Unklar ist, wie die Schulen auf das Angebot reagieren werden. Denn sie wissen noch nichts von den neuen Fördergeldern. Entstand die Idee doch im Rahmen der Vorbereitungen zum Kulturdekret und nicht, weil die Schulen danach gefragt haben. Dort gibt es nämlich bereits ein umfangreiches Angebot an Aktivitäten, die Kultur und Schule verbinden. Der Katalog ist also zu großen Teilen eher ein Kompendium von Angeboten bereits etablierter Institutionen als eine wirkliche Neuvorstellung. Die Kooperation zwischen Schulen und der Theatertruppe Agora ist zum Beispiel seit mehreren Jahren bewährt und auch der Fakt, dass das IKOB Führungen für Schüler anbietet, dürfte Lehrpersonen geläufig sein.
20.000 Euro gibt die Regierung für das erste Jahr "Kultur macht Schule" aus. Hinzu kommen die Kosten für Broschüre und Webseite. Die Frage ist, ob das Geld nicht besser genutzt hätte um die bestehenden Kooperationen auszubauen oder gezielt die Klassen zu fördern, die bisher weniger in den Genuss von Kulturanimationen gekommen sind. Der Chancengleichheit zwischen den Klassen, die Ministerin Isabelle Weykmans anführt, würde so Rechnung getragen.

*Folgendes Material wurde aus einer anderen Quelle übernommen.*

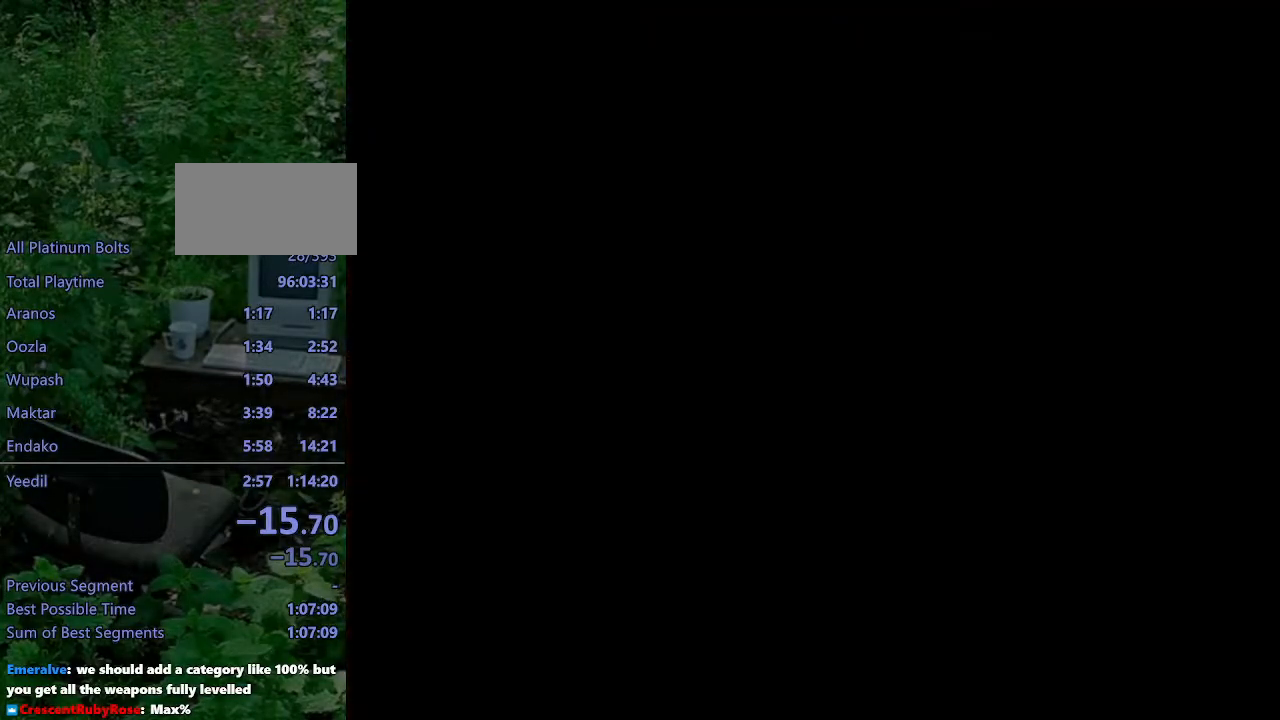
{"buttons": [], "left_stick": "up-right", "right_stick": "left", "events": [[250, "left_stick", "up-right"], [433, "right_stick", "left"]]}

Überhaupt fragt man sich, wie ein solches Projekt Chancengleichheit bringen soll, wenn die Gelder nach dem Prinzip "Wer zuerst kommt malt zuerst" verteilt werden. Die Gefahr besteht, dass die 20.000 Euro größtenteils an diejenigen gehen, die sich eh schon mit derlei Anträgen beschäftigen. Das wäre dann kein Projekt für Chancengleichheit, sondern Marketing für die längst in der DG etablierten Institutionen, die die meisten Ateliers veranstalten.
Nach all diesen Punkten bekommt die Initiative der beiden Minister den schalen Beigeschmack des Wahlkampfs. "Kultur macht Schule" wohl doch eher ein Prestigeprojekt kurz vor der Gemeinschaftswahl 2014.
Eine wirkliche Lösung wäre hier, echte Freiräume in den Stundenplänen zu schaffen, anstatt immer mehr in die ohnehin schon knappe Zeit zu pressen. Der Leistungsdruck ist für viele Jugendliche eh schon zu hoch, nicht nur seitens der Schule. Raum für persönliche Entwicklung ist wichtig, geben wir ihm eine REELLE Chance.